### Article
--- begin ---
20. We must not forget that our children are our most important investments. They are our future. We have to protect their tomorrow. The responsibility lies with us. We have to remember the golden rule and not only have to enact laws but have to interpret them in its light.

21. If we interpret the words '5 hectare of mining lease area' in the light of the golden rule then it can only have one meaning 5 hectare of area available for leasing out for mining and not only the area let out.

22. In case the submission of the standing counsel is accepted then it would be easy to overreach it: the area can very easily be divided into less than five hectares and let out without taking environmental clearance as envisaged by the Notification. It would be doing a thing indirectly that cannot be done directly: a thing impermissible in law (for citations see below).1

23. To illustrate the point: suppose a piece of land of 8 hectares is available for excavation of minor minerals then obtaining prior environmental clearance cannot be avoided by granting two adjoining/ contiguous/ adjacent leases or permits of 4 hectares each or just one lease or permit for 4 hectares. Environment clearance would be mandatory as the area available for mining was more than five hectare.

24. In our opinion, in case minor mineral is available for mining over 5 hectares or more land then it cannot divided it into plots of less than 5 hectare and let out for mining purpose without obtaining environmental clearance as envisaged in the Notification: the clearance is necessary. Let's consider, if this is violated in this case.

3rd POINT: LAND AVAILABLE FOR MINING -
LESS THAN FIVE HECTARES
25. The counsel for the petitioner submits that:
The permits have been granted on three rivers namely, Yamuna, Ganga, and Tons;
The total area over which permits have been granted in each river is more than 5 hectare;
The respondents can not do so without taking environmental clearance.
--- end ---
### Work instructions
Write out the mining-lease passage verbatim, starting at "21. If we interpret" and ending at "area let out.".

### Provided information
--- begin ---
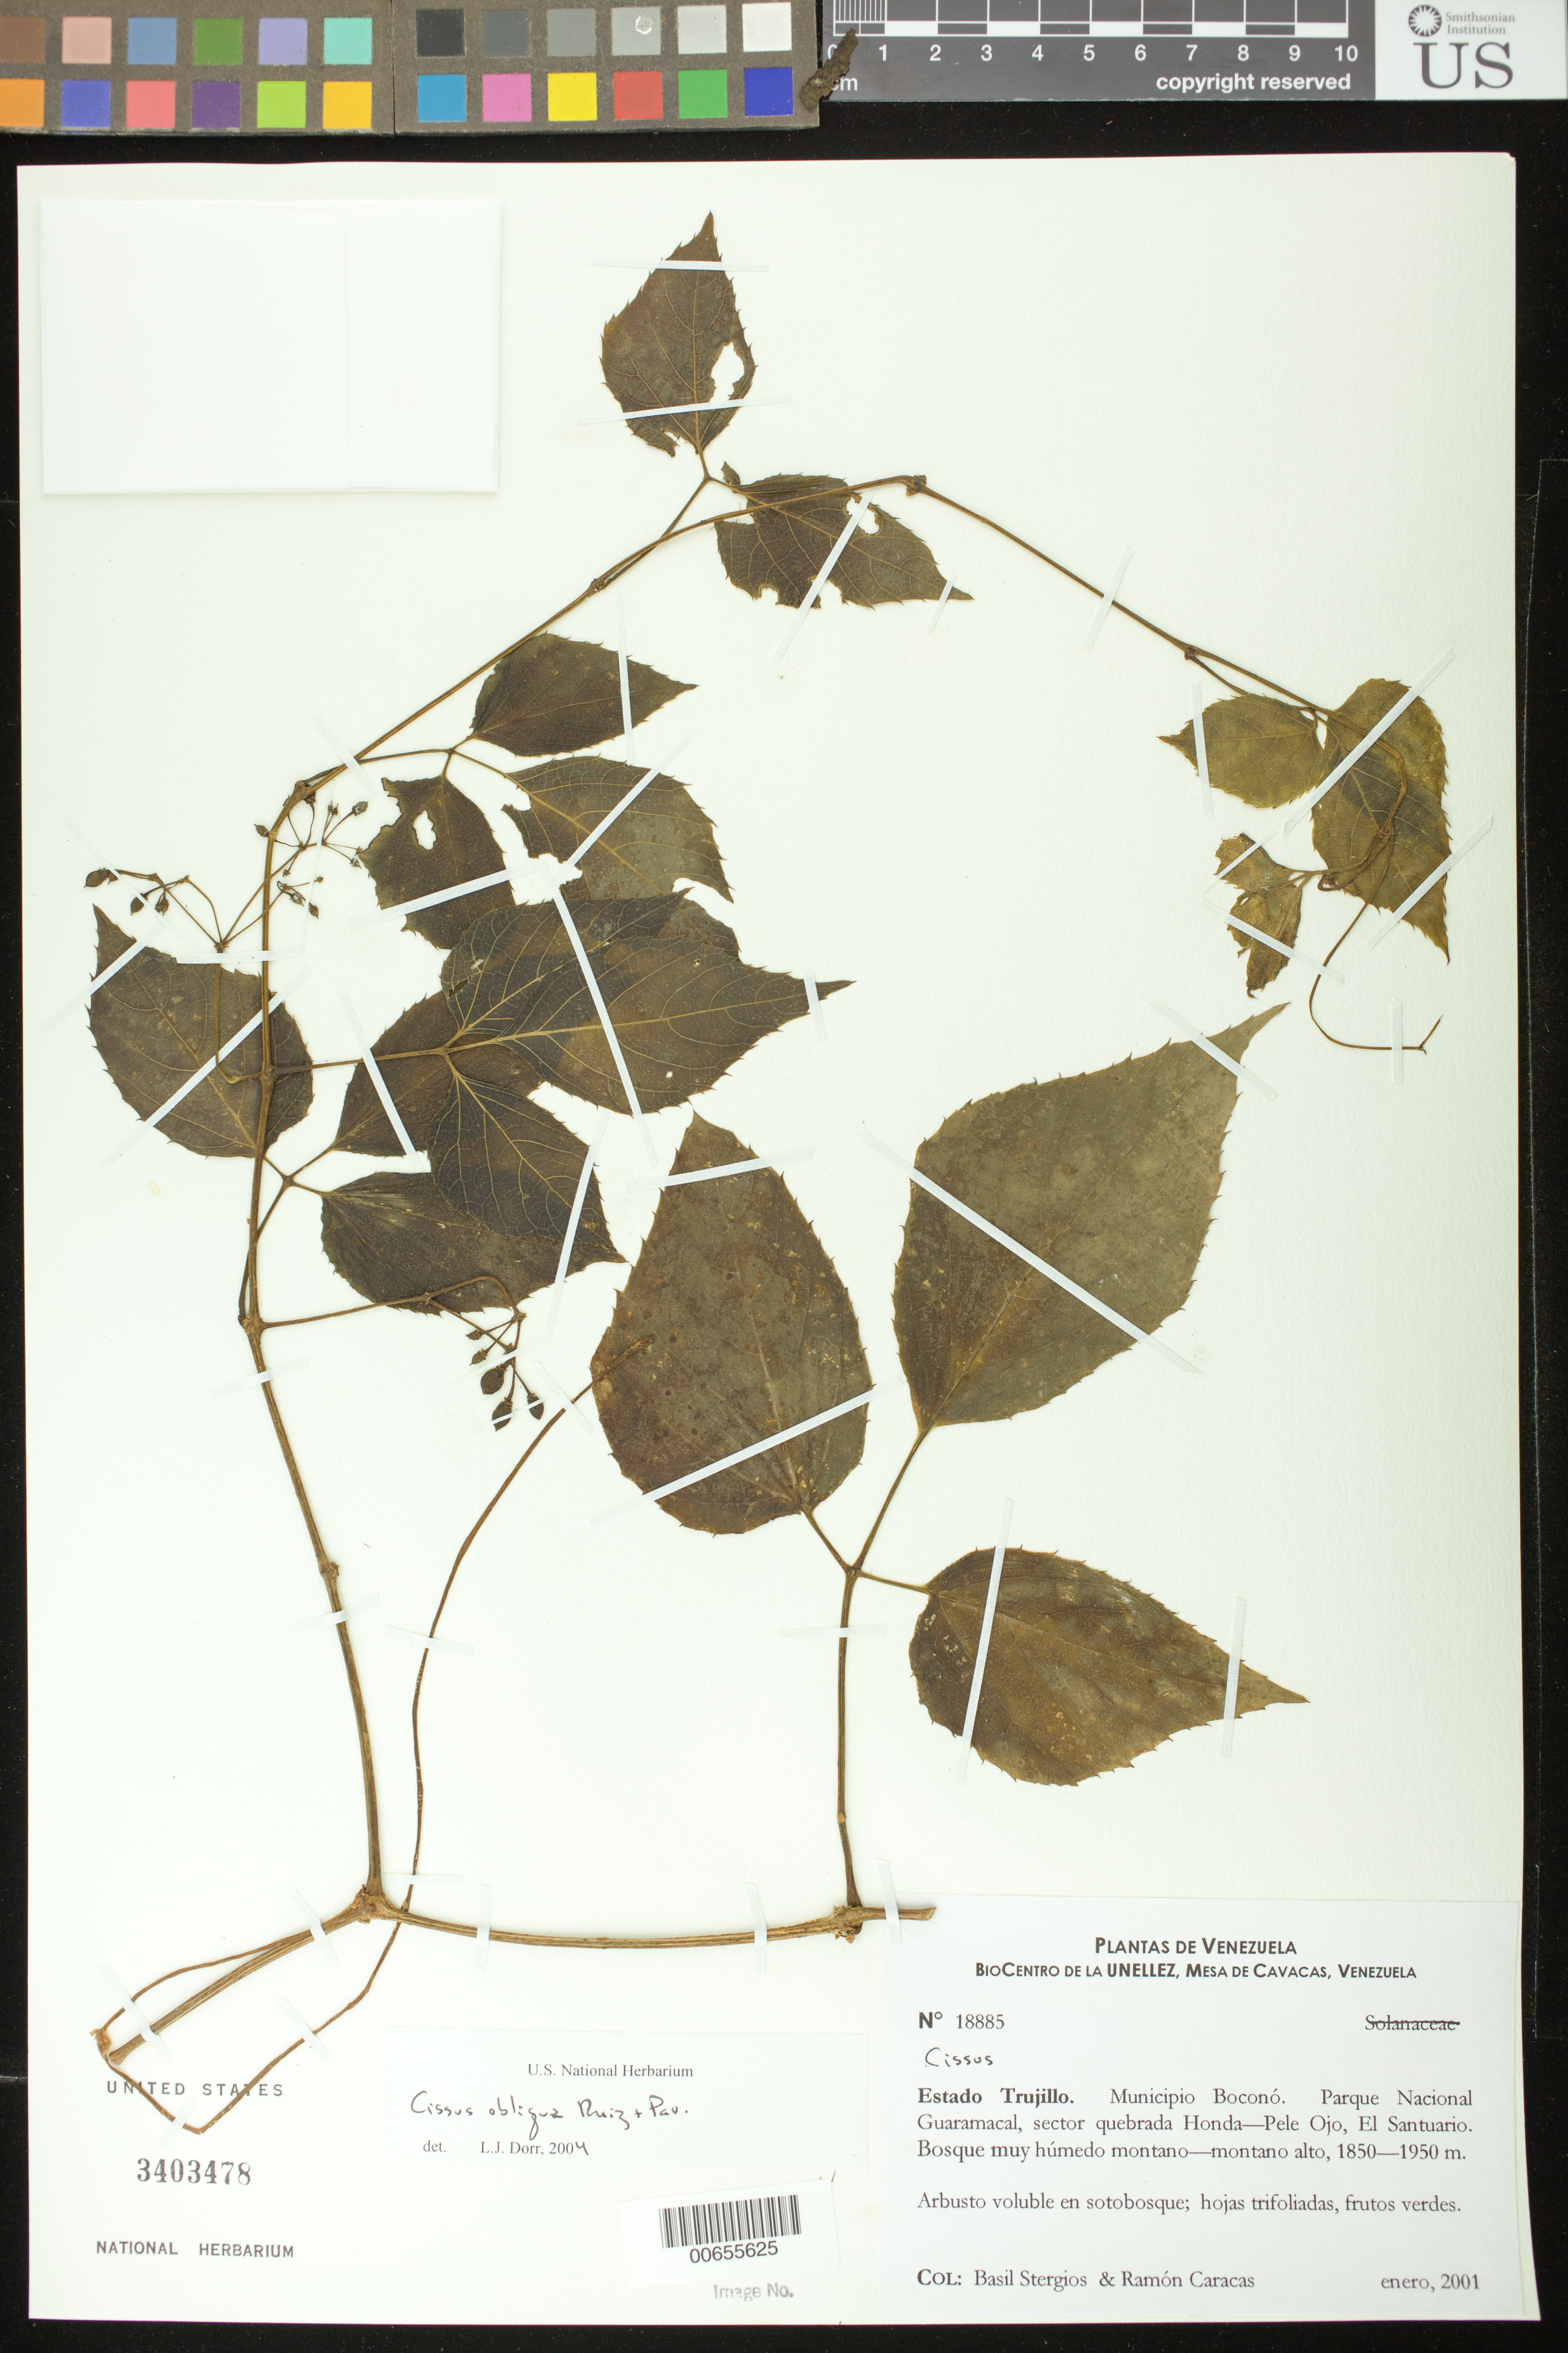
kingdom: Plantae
--- end ---
--- begin ---
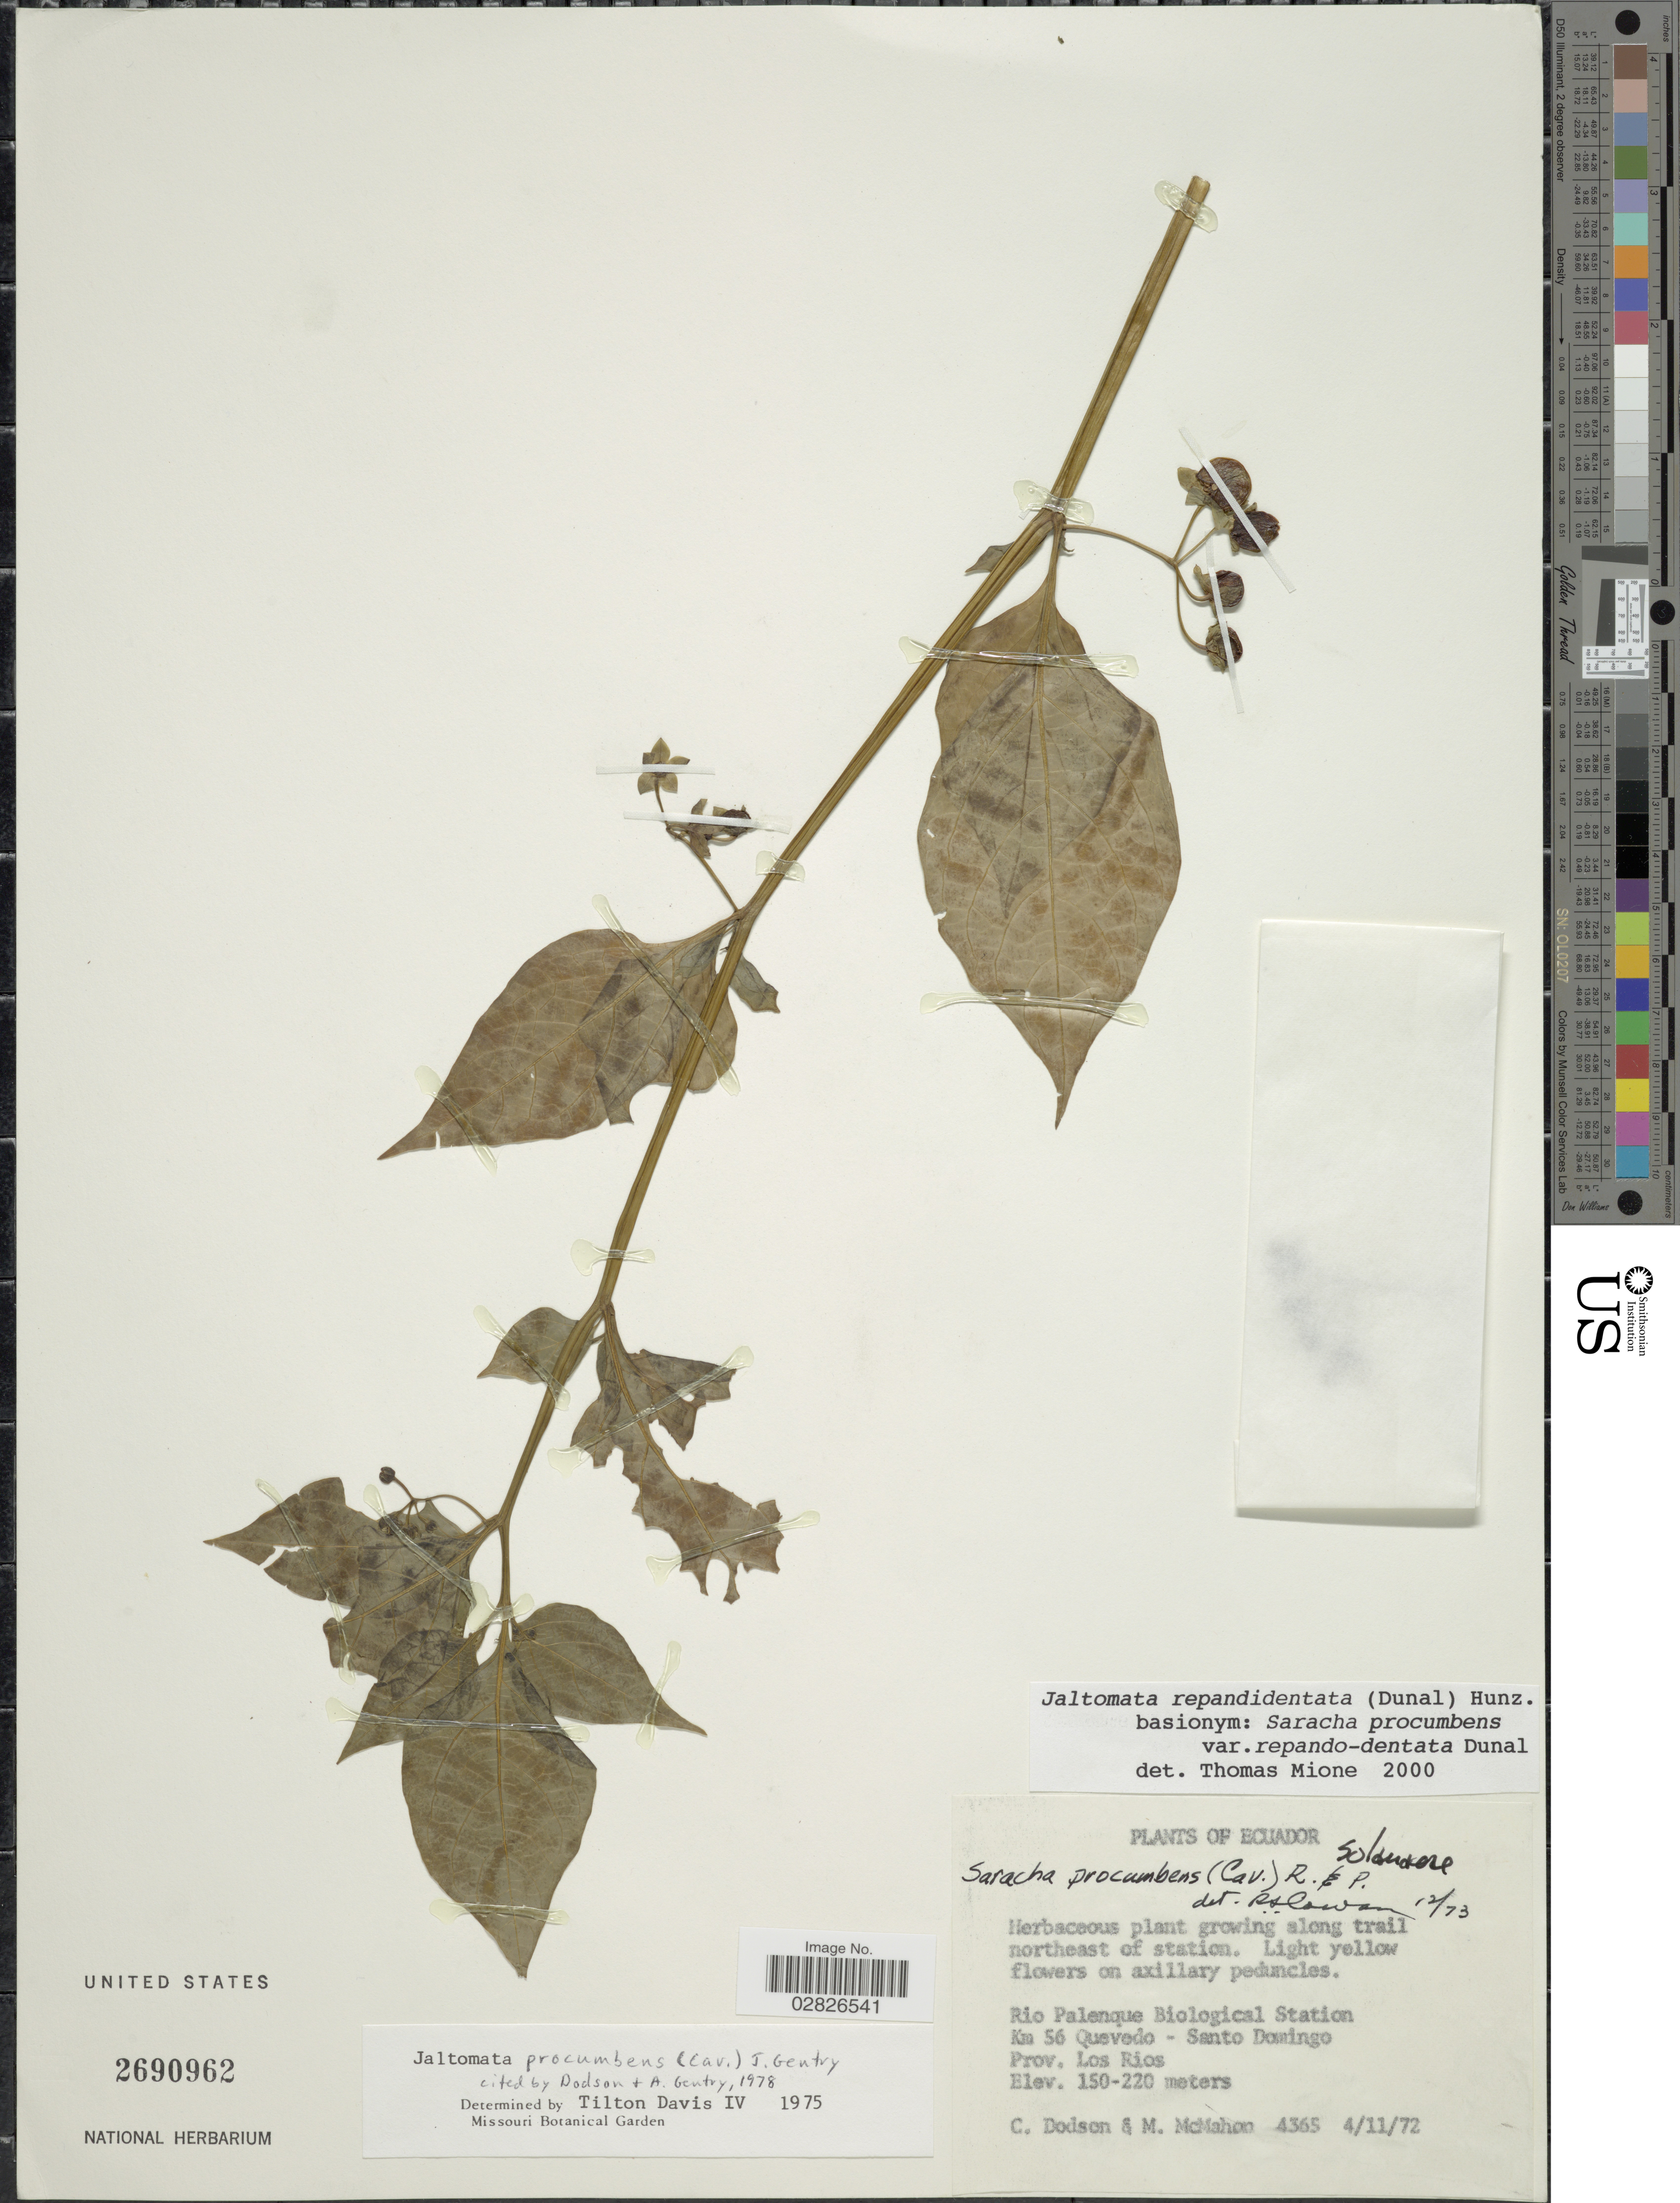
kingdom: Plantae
--- end ---
### Task solution
21. If we interpret the words '5 hectare of mining lease area' in the light of the golden rule then it can only have one meaning 5 hectare of area available for leasing out for mining and not only the area let out.